The cyclic proves may be assessed through an evaluation of a water budget that attempts to balance water inputs with water outputs. Water budget components are affected by a number of features, including: physiography, topography, geology, ground-water, surface water, evaporation, and precipitation.
Prior to progressive rehabilitation being readily used, the water balance equation was difficult for hydrogeologists to balance because the active area in an aggregate operation was extracted top to bottom and then rehabilitated at the end.
By doing so, the window for water management was much larger and the water volumes that needed to be controlled were higher. By removing all the vegetation across the site, runoff is increased because evaporation from plants is lost and the remaining surface behaves in a manner similar to a parking lot with high runoff rates.
Progressive rehabilitation is a better way to manage the water because it allows nature to take its course much sooner, and the window for water management is smaller. Plus with the re-establishment of vegetated areas, losses to evaporation from the plants can be re-inserted into the equation and water naturally takes more time to traverse vegetated areas versus exposed surfaces like bedrock. AS such, runoff is reduced.
Recently, this technique was implemented at two aggregate operations where the rehabilitation plans called for the establishment of meadow lands, post-quarry. This rehabilitation plan was particularly interesting because many rehabilitation plans for aggregate operations in Ontario result in the creation of a lake, whereas these two sites are planning on employing the progressive rehabilitation approach by using gravity as the main driver to manage water across the site.

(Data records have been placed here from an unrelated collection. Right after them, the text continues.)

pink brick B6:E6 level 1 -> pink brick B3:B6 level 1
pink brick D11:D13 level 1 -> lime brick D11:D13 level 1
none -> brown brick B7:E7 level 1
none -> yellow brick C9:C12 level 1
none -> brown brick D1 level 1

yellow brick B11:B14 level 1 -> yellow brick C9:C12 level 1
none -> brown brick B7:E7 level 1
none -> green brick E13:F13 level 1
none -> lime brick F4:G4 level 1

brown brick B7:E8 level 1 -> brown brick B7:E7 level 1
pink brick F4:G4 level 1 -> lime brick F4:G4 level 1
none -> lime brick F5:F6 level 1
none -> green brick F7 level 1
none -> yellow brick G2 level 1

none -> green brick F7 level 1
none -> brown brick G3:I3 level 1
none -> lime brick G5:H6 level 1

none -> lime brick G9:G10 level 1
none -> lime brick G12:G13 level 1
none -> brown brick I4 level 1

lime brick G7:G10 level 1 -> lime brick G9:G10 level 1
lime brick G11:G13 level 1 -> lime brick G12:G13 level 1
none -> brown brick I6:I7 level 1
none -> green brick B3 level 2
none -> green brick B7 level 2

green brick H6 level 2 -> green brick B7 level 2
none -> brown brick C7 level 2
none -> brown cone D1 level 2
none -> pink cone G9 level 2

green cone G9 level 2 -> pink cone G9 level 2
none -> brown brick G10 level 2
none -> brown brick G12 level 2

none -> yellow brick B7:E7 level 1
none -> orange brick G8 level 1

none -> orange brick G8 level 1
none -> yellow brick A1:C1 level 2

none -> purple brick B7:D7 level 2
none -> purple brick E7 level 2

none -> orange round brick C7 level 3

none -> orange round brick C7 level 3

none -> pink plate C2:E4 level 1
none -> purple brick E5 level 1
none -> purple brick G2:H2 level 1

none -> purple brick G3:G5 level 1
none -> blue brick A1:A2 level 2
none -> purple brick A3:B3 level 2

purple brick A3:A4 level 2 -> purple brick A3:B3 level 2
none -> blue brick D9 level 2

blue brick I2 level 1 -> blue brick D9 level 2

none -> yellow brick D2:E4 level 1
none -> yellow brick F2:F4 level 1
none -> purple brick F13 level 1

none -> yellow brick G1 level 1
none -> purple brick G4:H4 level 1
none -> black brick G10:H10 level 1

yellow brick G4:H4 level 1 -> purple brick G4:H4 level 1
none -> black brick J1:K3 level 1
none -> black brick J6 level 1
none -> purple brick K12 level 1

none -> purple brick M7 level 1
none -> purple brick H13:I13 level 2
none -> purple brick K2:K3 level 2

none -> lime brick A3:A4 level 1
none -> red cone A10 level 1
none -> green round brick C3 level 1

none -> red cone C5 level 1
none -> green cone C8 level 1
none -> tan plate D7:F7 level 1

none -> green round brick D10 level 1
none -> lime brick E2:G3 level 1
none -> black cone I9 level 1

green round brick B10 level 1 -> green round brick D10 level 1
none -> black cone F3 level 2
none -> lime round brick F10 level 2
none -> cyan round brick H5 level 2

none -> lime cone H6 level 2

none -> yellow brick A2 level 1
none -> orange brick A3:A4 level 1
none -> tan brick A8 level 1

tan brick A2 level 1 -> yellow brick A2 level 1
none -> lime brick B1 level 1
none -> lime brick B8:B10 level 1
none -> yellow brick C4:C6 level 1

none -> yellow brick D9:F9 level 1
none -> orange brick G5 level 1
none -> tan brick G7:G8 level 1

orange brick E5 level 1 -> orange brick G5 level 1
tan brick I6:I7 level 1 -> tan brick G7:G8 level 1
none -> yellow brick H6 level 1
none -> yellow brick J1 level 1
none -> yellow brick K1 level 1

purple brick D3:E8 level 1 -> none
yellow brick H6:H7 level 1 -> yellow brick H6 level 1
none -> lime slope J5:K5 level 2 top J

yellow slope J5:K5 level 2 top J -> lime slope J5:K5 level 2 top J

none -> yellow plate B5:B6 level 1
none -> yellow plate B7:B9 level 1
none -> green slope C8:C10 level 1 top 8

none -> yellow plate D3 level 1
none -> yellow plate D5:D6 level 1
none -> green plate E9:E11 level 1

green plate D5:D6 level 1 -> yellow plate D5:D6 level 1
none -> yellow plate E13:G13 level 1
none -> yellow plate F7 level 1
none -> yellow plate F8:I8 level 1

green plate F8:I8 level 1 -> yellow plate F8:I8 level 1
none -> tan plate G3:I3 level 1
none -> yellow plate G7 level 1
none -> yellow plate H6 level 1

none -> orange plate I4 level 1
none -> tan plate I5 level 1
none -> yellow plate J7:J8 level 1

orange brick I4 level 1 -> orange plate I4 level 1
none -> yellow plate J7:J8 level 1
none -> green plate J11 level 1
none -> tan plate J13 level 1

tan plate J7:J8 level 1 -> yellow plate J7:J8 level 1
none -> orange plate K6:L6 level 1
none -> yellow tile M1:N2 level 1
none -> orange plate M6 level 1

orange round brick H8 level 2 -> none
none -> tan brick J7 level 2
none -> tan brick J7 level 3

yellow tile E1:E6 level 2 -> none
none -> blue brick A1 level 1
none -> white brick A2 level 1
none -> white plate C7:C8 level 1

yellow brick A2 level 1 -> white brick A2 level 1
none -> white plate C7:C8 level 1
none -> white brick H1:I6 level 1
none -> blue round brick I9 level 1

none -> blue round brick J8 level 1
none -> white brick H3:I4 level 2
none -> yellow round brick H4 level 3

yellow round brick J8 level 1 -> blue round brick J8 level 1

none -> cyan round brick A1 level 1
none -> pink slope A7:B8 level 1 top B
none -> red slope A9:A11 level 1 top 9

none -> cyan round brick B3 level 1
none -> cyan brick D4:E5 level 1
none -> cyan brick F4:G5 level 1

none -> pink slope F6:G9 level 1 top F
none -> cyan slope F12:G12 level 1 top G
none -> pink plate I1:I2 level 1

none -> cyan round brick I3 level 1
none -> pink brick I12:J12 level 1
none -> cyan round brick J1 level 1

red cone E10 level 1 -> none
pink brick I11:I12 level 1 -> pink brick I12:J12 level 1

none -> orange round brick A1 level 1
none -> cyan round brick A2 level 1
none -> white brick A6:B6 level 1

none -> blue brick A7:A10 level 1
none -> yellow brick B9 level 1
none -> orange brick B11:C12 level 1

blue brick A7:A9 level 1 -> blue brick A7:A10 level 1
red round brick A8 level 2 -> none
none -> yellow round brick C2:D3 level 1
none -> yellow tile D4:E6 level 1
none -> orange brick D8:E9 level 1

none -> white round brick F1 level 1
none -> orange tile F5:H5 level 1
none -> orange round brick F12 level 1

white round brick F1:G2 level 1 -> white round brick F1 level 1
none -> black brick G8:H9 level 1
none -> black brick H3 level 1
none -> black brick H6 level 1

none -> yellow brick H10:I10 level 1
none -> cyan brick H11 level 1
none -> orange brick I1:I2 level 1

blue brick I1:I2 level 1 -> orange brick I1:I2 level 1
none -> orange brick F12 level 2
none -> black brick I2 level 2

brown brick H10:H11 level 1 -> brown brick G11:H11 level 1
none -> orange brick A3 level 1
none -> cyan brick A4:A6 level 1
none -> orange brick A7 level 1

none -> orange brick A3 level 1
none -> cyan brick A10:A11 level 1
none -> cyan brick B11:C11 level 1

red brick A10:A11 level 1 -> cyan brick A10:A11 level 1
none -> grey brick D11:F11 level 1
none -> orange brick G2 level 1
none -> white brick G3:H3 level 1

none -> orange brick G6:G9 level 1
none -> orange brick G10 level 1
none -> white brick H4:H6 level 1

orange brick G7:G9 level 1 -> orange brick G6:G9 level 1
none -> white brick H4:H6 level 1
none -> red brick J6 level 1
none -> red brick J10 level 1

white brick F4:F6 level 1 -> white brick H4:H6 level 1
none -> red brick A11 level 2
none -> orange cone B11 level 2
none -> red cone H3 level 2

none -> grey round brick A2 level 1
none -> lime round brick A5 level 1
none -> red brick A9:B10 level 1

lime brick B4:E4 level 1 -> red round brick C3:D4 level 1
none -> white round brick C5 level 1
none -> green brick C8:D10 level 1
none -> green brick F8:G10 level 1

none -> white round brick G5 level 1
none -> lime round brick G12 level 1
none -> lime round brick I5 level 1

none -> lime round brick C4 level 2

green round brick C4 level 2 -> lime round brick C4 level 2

Through the process, the disturbed area was minimized and the size of the rehabilitated areas maximized throughout the life of the quarry. This approach reduced the volume of water leaving the site via runoff at any given time, and subsequently showed that the downstream receiver (a PSW) would receive water in a way that was similar to how the water was received pre-quarry.
This is a great example of how Ontario aggregate producers “make water balance”.
Jay Flanagan, B.E.S., B.Ed., is a project manager with MTE Consultants. Peter A. Gray. P.Geo., QPESA, is vice president, environmental division at MTE Consultants.